The doctor was wonderful. After giving me a thorough examination, she assured me that all was in perfect order. That moment was pure relief. I wouldn’t lose him, we could still build together. We would croon about cauliflowers and teddy bears again and again and again, I just knew it. The doctor told me that it would be best if I could try to relax, sometimes it is the pressure and stress that causes everything to get out of synch. Take it easy, it would come…but it didn’t. It didn’t come.
But I kept on taking it easy, trying not to break down at night anymore. Not allowing myself to be overwhelmed when we would go to people’s houses and they would say to their children, k’sarah’ k’rachel, k’ephriam. I would tell myself that it was possible. I told myself to stay calm for a whole nother year after that. Just relax. Take it easy.

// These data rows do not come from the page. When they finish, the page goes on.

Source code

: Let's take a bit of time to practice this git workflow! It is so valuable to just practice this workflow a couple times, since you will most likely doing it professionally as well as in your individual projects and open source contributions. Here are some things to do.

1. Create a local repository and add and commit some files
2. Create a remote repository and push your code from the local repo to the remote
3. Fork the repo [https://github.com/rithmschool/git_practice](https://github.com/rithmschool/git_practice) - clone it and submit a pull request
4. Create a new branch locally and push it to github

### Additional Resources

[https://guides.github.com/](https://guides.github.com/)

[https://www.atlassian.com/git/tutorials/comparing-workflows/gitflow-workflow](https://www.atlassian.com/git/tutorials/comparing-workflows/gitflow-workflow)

When I told Yaakov what the doctor had said he asked me jokingly, but in all seriousness if I wanted him to serenade me again, if it still hurt? I could think of no better way to relax and kissed him to tell him so. But after another year of faithfully going to the mikvah each month, it started to be painful again. Maybe the doctor was wrong. Maybe I really was infertile. She was a top specialist, but who knows. I started to slip again, back into worry, depression; I was dragging us down again. Yaakov tried to comfort me, but I just couldn’t stop thinking that I would lose all of our dreams.
Then I came home one night. I came home and all the lights were off. I wondered, where is Yaakov? He was supposed to make chicken for dinner. I started getting worried that maybe something had happened. No, I said, get a hold of yourself. He is probably just running late, or helping someone out with something or other. Then I opened the door into our bedroom to change, flicking on the lights and there was Yaakov laying there. He had been in our dark bedroom with the shades pulled down. I had never seen him crying before. He looked so embarrassed, like I had just seen his mask slip off.

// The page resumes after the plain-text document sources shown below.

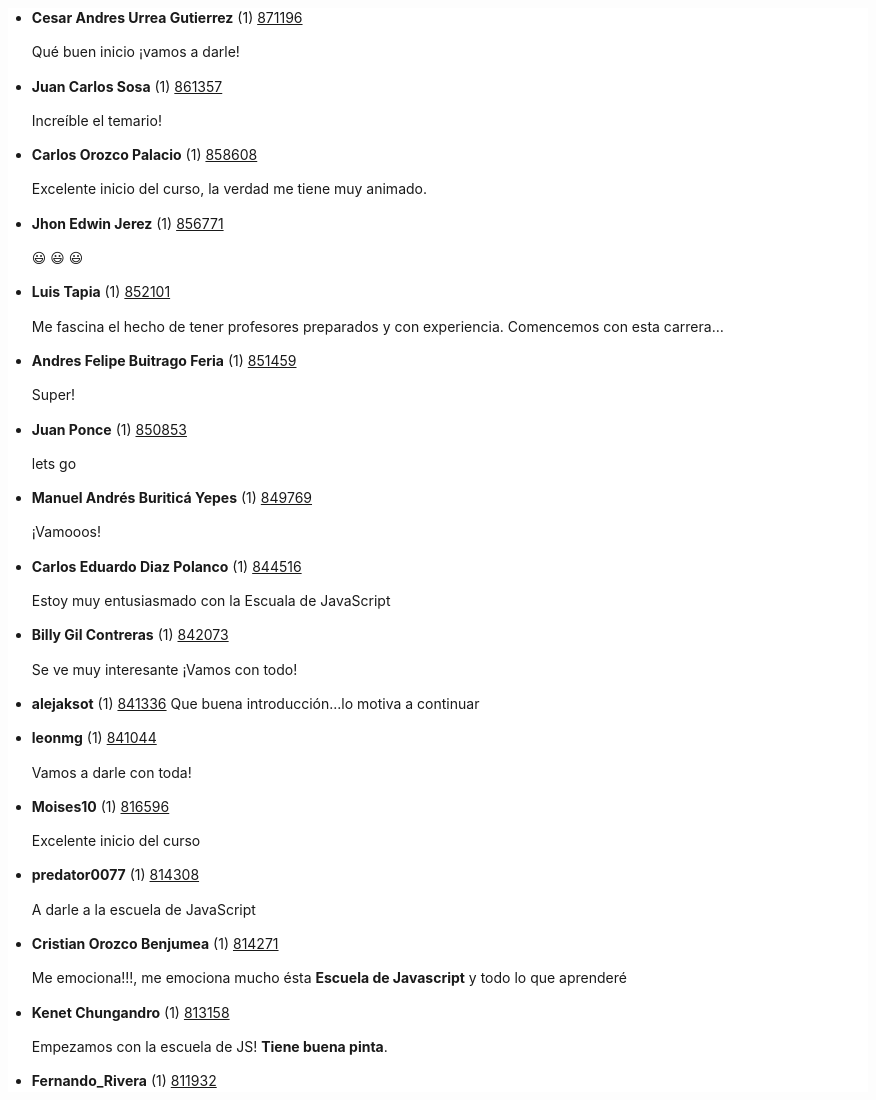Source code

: * **Cesar Andres Urrea Gutierrez** (1) [871196](https://platzi.com/comentario/871196/) 

	Qué buen inicio ¡vamos a darle!

* **Juan Carlos Sosa** (1) [861357](https://platzi.com/comentario/861357/) 

	Increíble el temario!

* **Carlos Orozco Palacio** (1) [858608](https://platzi.com/comentario/858608/) 

	Excelente inicio del curso, la verdad me tiene muy animado.

* **Jhon Edwin Jerez** (1) [856771](https://platzi.com/comentario/856771/) 

	😃 😃 😃

* **Luis Tapia** (1) [852101](https://platzi.com/comentario/852101/) 

	Me fascina el hecho de tener profesores preparados y con experiencia. Comencemos con esta carrera…

* **Andres Felipe Buitrago Feria** (1) [851459](https://platzi.com/comentario/851459/) 

	Super!

* **Juan Ponce** (1) [850853](https://platzi.com/comentario/850853/) 

	lets go

* **Manuel Andrés Buriticá Yepes** (1) [849769](https://platzi.com/comentario/849769/) 

	¡Vamooos!

* **Carlos Eduardo Diaz Polanco** (1) [844516](https://platzi.com/comentario/844516/) 

	Estoy muy entusiasmado con la Escuala de JavaScript

* **Billy Gil Contreras** (1) [842073](https://platzi.com/comentario/842073/) 

	Se ve muy interesante ¡Vamos con todo!

* **alejaksot** (1) [841336](https://platzi.com/comentario/841336/) 
Que buena introducción...lo motiva a continuar

* **leonmg** (1) [841044](https://platzi.com/comentario/841044/) 

	Vamos a darle con toda!

* **Moises10** (1) [816596](https://platzi.com/comentario/816596/) 

	Excelente inicio del curso

* **predator0077** (1) [814308](https://platzi.com/comentario/814308/) 

	A darle a la escuela de JavaScript

* **Cristian Orozco Benjumea** (1) [814271](https://platzi.com/comentario/814271/) 

	Me emociona!!!, me emociona mucho ésta **Escuela de Javascript** y todo lo que aprenderé

* **Kenet Chungandro** (1) [813158](https://platzi.com/comentario/813158/) 

	Empezamos con la escuela de JS! **Tiene buena pinta**.

* **Fernando_Rivera** (1) [811932](https://platzi.com/comentario/811932/)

He kept on looking away, as if he could not bear to meet my eyes.
“It’s my fault,” he said softly, slowly. Not understanding I moved toward him, trying to find whatever I was missing. “You cry at night. You do so much and all you want is children. You’re so deep and good and beautiful. I see you watching them all grow and all this time I didn’t even think…All this time we have been believing it was you who couldn’t…but the doctor told me that this whole time it was me who was the problem….I just had a thought today to ask my doctor for a specialist during the checkup…I had been wondering and I…I’ll give you a divorce. A get, no questions. I want to fix it all, to make it right…I have been holding you back all this time, stopping you.”

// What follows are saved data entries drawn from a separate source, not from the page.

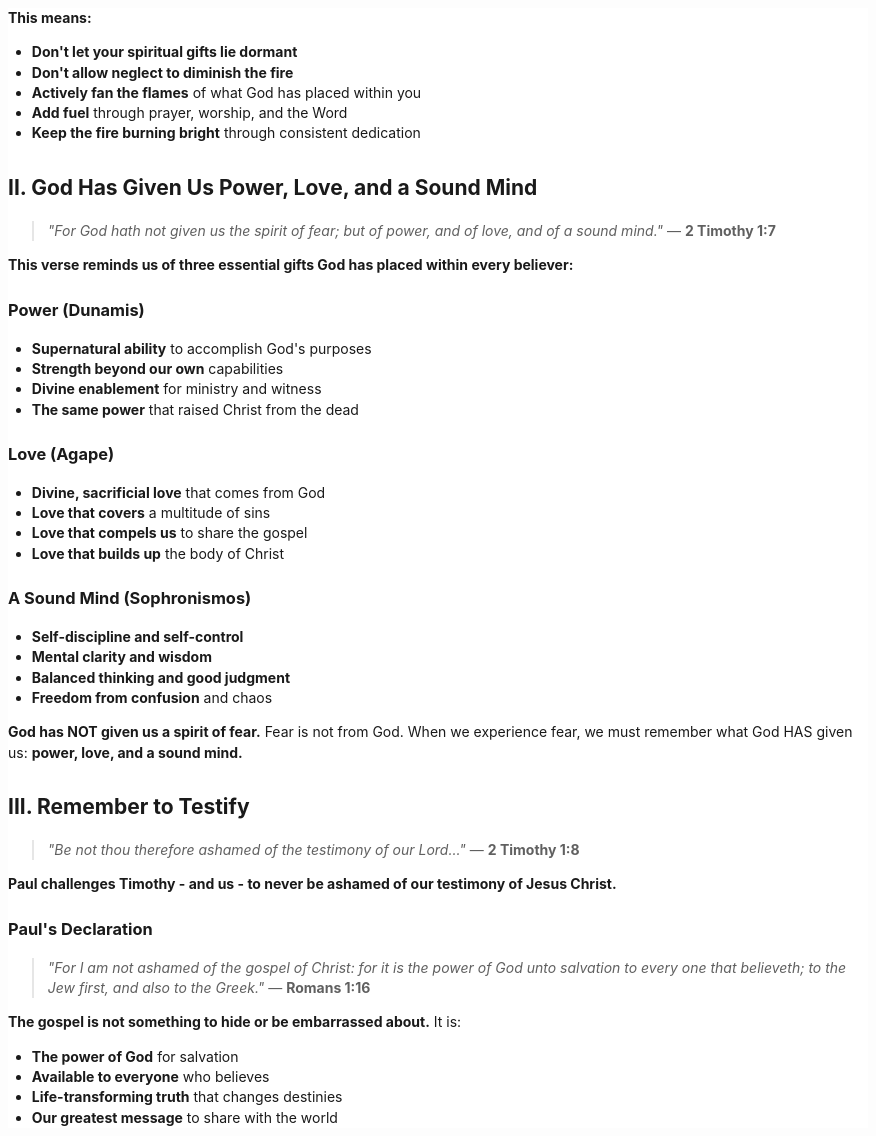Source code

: **This means:**
- **Don't let your spiritual gifts lie dormant**
- **Don't allow neglect to diminish the fire**
- **Actively fan the flames** of what God has placed within you
- **Add fuel** through prayer, worship, and the Word
- **Keep the fire burning bright** through consistent dedication

## II. God Has Given Us Power, Love, and a Sound Mind

> *"For God hath not given us the spirit of fear; but of power, and of love, and of a sound mind."* — **2 Timothy 1:7**

**This verse reminds us of three essential gifts God has placed within every believer:**

### Power (Dunamis)
- **Supernatural ability** to accomplish God's purposes
- **Strength beyond our own** capabilities
- **Divine enablement** for ministry and witness
- **The same power** that raised Christ from the dead

### Love (Agape)
- **Divine, sacrificial love** that comes from God
- **Love that covers** a multitude of sins
- **Love that compels us** to share the gospel
- **Love that builds up** the body of Christ

### A Sound Mind (Sophronismos)
- **Self-discipline and self-control**
- **Mental clarity and wisdom**
- **Balanced thinking and good judgment**
- **Freedom from confusion** and chaos

**God has NOT given us a spirit of fear.** Fear is not from God. When we experience fear, we must remember what God HAS given us: **power, love, and a sound mind.**

## III. Remember to Testify

> *"Be not thou therefore ashamed of the testimony of our Lord..."* — **2 Timothy 1:8**

**Paul challenges Timothy - and us - to never be ashamed of our testimony of Jesus Christ.**

### Paul's Declaration

> *"For I am not ashamed of the gospel of Christ: for it is the power of God unto salvation to every one that believeth; to the Jew first, and also to the Greek."* — **Romans 1:16**

**The gospel is not something to hide or be embarrassed about.** It is:
- **The power of God** for salvation
- **Available to everyone** who believes
- **Life-transforming truth** that changes destinies
- **Our greatest message** to share with the world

His body was pulled inward, waiting for my reply.
I thought then of how I had felt that moment under the chupa…I thought of all the moments since then. I lay down next to him and sang softly that you Yaakov are so completely perfect for me and that I shall cling to your love no matter what because I know in the deepest part of my soul that was your name that had been called out with mine by Hashem before I was even conceived. I have never been so complete as when I am with you.